### Excerpts from a dataset
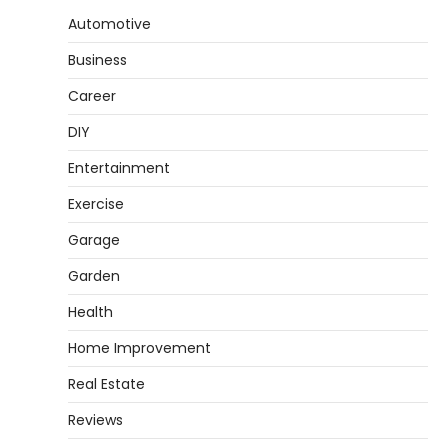
Automotive
How to Set Up an Aquarium Air Pump
Step-by-Step
Business
Heather Balawender
February 11,
2026
Career
An aquarium air pump pushes air through
DIY
tubing into your tank, improving oxygen
5
exchange and…
Entertainment
REVIEWS
Exercise
How to Choose an Affordable
Garage
Signature Scent for Women
Garden
Heather Balawender
April 2, 2026
Health
Finding a perfume that feels truly yours is
1
one of the most personal things you…
Home Improvement
REVIEWS
Real Estate
How to Select Lightweight Cart Golf
Bags for Comfortable Play
Reviews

### INSTRUCTIONS FOR THE TASK
Nothing but the lines from the one that contains "exchange and…" through the end of the data above should appear, each reproduced exactly.

### TASK RESULT
exchange and…
Entertainment
REVIEWS
Exercise
How to Choose an Affordable
Garage
Signature Scent for Women
Garden
Heather Balawender
April 2, 2026
Health
Finding a perfume that feels truly yours is
1
one of the most personal things you…
Home Improvement
REVIEWS
Real Estate
How to Select Lightweight Cart Golf
Bags for Comfortable Play
Reviews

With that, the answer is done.